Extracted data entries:

——————

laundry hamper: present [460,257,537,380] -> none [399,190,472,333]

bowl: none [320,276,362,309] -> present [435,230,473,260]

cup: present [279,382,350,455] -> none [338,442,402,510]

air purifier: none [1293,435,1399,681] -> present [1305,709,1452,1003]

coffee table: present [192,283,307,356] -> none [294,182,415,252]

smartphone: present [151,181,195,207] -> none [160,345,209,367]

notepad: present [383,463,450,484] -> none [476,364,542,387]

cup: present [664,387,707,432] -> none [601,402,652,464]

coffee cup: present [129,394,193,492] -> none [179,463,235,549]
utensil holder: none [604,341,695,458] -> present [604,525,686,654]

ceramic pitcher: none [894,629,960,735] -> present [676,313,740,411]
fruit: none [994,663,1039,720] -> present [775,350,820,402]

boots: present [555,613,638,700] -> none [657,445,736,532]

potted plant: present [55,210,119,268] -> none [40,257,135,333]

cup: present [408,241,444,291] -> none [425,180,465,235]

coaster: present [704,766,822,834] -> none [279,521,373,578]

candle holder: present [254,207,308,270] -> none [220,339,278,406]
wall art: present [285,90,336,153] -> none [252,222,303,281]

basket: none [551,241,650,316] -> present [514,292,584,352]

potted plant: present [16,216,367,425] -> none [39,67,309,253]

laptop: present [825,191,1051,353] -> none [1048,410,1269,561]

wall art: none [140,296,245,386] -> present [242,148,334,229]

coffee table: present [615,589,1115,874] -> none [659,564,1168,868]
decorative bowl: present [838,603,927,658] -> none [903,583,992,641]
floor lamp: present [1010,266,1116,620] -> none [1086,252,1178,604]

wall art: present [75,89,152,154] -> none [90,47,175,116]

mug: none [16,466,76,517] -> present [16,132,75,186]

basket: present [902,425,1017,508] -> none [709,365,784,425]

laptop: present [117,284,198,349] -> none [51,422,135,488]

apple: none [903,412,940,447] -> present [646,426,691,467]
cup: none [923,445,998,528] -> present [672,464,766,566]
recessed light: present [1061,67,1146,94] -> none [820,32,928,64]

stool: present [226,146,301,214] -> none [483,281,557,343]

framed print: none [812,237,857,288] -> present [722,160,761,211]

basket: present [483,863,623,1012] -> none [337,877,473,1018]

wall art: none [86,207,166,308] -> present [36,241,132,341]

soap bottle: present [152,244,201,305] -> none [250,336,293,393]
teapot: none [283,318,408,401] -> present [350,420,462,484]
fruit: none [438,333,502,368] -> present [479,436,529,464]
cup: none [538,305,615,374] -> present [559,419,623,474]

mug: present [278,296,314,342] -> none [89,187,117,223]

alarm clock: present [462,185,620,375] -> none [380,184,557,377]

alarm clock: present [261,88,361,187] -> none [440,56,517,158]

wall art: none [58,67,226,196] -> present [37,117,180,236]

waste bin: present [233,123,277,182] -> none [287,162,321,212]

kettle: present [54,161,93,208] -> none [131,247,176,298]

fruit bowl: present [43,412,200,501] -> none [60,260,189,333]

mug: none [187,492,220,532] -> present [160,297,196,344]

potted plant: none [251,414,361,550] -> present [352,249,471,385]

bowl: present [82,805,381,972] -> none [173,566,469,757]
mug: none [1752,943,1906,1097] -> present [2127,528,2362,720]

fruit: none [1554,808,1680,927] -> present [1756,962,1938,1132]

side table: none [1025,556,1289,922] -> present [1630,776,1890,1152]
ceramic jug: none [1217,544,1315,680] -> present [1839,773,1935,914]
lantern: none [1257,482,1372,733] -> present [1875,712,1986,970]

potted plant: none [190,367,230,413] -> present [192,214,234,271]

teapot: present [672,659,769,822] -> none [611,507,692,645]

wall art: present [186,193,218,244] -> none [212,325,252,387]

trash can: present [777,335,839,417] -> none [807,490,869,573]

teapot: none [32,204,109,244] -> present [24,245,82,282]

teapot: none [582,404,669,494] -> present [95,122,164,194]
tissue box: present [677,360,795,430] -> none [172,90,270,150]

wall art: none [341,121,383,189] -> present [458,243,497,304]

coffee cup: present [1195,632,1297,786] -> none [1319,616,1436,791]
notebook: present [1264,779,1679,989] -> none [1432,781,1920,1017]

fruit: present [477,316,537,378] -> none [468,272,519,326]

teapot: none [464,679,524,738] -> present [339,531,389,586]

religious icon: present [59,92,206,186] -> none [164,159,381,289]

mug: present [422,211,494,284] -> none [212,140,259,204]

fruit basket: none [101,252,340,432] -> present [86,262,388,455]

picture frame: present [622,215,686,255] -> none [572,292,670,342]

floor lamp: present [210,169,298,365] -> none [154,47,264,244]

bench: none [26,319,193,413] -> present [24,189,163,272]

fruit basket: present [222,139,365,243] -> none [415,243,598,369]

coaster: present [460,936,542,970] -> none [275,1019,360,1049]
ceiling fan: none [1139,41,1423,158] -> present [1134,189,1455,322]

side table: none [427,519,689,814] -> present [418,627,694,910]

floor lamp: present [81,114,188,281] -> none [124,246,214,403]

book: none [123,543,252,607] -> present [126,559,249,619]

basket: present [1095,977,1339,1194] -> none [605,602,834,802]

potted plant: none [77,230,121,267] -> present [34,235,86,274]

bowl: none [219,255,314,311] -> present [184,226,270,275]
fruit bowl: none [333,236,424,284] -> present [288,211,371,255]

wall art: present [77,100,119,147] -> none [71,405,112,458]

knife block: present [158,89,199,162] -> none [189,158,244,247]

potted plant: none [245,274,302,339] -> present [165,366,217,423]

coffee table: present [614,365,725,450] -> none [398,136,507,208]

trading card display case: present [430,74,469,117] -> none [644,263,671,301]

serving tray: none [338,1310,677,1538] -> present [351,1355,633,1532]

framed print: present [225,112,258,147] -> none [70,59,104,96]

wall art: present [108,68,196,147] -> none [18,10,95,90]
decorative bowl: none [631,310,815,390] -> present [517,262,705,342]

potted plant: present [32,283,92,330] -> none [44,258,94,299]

——————

The records above are to be repeated in full, word for word.

- **Reply**:
laundry hamper: present [460,257,537,380] -> none [399,190,472,333]

bowl: none [320,276,362,309] -> present [435,230,473,260]

cup: present [279,382,350,455] -> none [338,442,402,510]

air purifier: none [1293,435,1399,681] -> present [1305,709,1452,1003]

coffee table: present [192,283,307,356] -> none [294,182,415,252]

smartphone: present [151,181,195,207] -> none [160,345,209,367]

notepad: present [383,463,450,484] -> none [476,364,542,387]

cup: present [664,387,707,432] -> none [601,402,652,464]

coffee cup: present [129,394,193,492] -> none [179,463,235,549]
utensil holder: none [604,341,695,458] -> present [604,525,686,654]

ceramic pitcher: none [894,629,960,735] -> present [676,313,740,411]
fruit: none [994,663,1039,720] -> present [775,350,820,402]

boots: present [555,613,638,700] -> none [657,445,736,532]

potted plant: present [55,210,119,268] -> none [40,257,135,333]

cup: present [408,241,444,291] -> none [425,180,465,235]

coaster: present [704,766,822,834] -> none [279,521,373,578]

candle holder: present [254,207,308,270] -> none [220,339,278,406]
wall art: present [285,90,336,153] -> none [252,222,303,281]

basket: none [551,241,650,316] -> present [514,292,584,352]

potted plant: present [16,216,367,425] -> none [39,67,309,253]

laptop: present [825,191,1051,353] -> none [1048,410,1269,561]

wall art: none [140,296,245,386] -> present [242,148,334,229]

coffee table: present [615,589,1115,874] -> none [659,564,1168,868]
decorative bowl: present [838,603,927,658] -> none [903,583,992,641]
floor lamp: present [1010,266,1116,620] -> none [1086,252,1178,604]

wall art: present [75,89,152,154] -> none [90,47,175,116]

mug: none [16,466,76,517] -> present [16,132,75,186]

basket: present [902,425,1017,508] -> none [709,365,784,425]

laptop: present [117,284,198,349] -> none [51,422,135,488]

apple: none [903,412,940,447] -> present [646,426,691,467]
cup: none [923,445,998,528] -> present [672,464,766,566]
recessed light: present [1061,67,1146,94] -> none [820,32,928,64]

stool: present [226,146,301,214] -> none [483,281,557,343]

framed print: none [812,237,857,288] -> present [722,160,761,211]

basket: present [483,863,623,1012] -> none [337,877,473,1018]

wall art: none [86,207,166,308] -> present [36,241,132,341]

soap bottle: present [152,244,201,305] -> none [250,336,293,393]
teapot: none [283,318,408,401] -> present [350,420,462,484]
fruit: none [438,333,502,368] -> present [479,436,529,464]
cup: none [538,305,615,374] -> present [559,419,623,474]

mug: present [278,296,314,342] -> none [89,187,117,223]

alarm clock: present [462,185,620,375] -> none [380,184,557,377]

alarm clock: present [261,88,361,187] -> none [440,56,517,158]

wall art: none [58,67,226,196] -> present [37,117,180,236]

waste bin: present [233,123,277,182] -> none [287,162,321,212]

kettle: present [54,161,93,208] -> none [131,247,176,298]

fruit bowl: present [43,412,200,501] -> none [60,260,189,333]

mug: none [187,492,220,532] -> present [160,297,196,344]

potted plant: none [251,414,361,550] -> present [352,249,471,385]

bowl: present [82,805,381,972] -> none [173,566,469,757]
mug: none [1752,943,1906,1097] -> present [2127,528,2362,720]

fruit: none [1554,808,1680,927] -> present [1756,962,1938,1132]

side table: none [1025,556,1289,922] -> present [1630,776,1890,1152]
ceramic jug: none [1217,544,1315,680] -> present [1839,773,1935,914]
lantern: none [1257,482,1372,733] -> present [1875,712,1986,970]

potted plant: none [190,367,230,413] -> present [192,214,234,271]

teapot: present [672,659,769,822] -> none [611,507,692,645]

wall art: present [186,193,218,244] -> none [212,325,252,387]

trash can: present [777,335,839,417] -> none [807,490,869,573]

teapot: none [32,204,109,244] -> present [24,245,82,282]

teapot: none [582,404,669,494] -> present [95,122,164,194]
tissue box: present [677,360,795,430] -> none [172,90,270,150]

wall art: none [341,121,383,189] -> present [458,243,497,304]

coffee cup: present [1195,632,1297,786] -> none [1319,616,1436,791]
notebook: present [1264,779,1679,989] -> none [1432,781,1920,1017]

fruit: present [477,316,537,378] -> none [468,272,519,326]

teapot: none [464,679,524,738] -> present [339,531,389,586]

religious icon: present [59,92,206,186] -> none [164,159,381,289]

mug: present [422,211,494,284] -> none [212,140,259,204]

fruit basket: none [101,252,340,432] -> present [86,262,388,455]

picture frame: present [622,215,686,255] -> none [572,292,670,342]

floor lamp: present [210,169,298,365] -> none [154,47,264,244]

bench: none [26,319,193,413] -> present [24,189,163,272]

fruit basket: present [222,139,365,243] -> none [415,243,598,369]

coaster: present [460,936,542,970] -> none [275,1019,360,1049]
ceiling fan: none [1139,41,1423,158] -> present [1134,189,1455,322]

side table: none [427,519,689,814] -> present [418,627,694,910]

floor lamp: present [81,114,188,281] -> none [124,246,214,403]

book: none [123,543,252,607] -> present [126,559,249,619]

basket: present [1095,977,1339,1194] -> none [605,602,834,802]

potted plant: none [77,230,121,267] -> present [34,235,86,274]

bowl: none [219,255,314,311] -> present [184,226,270,275]
fruit bowl: none [333,236,424,284] -> present [288,211,371,255]

wall art: present [77,100,119,147] -> none [71,405,112,458]

knife block: present [158,89,199,162] -> none [189,158,244,247]

potted plant: none [245,274,302,339] -> present [165,366,217,423]

coffee table: present [614,365,725,450] -> none [398,136,507,208]

trading card display case: present [430,74,469,117] -> none [644,263,671,301]

serving tray: none [338,1310,677,1538] -> present [351,1355,633,1532]

framed print: present [225,112,258,147] -> none [70,59,104,96]

wall art: present [108,68,196,147] -> none [18,10,95,90]
decorative bowl: none [631,310,815,390] -> present [517,262,705,342]

potted plant: present [32,283,92,330] -> none [44,258,94,299]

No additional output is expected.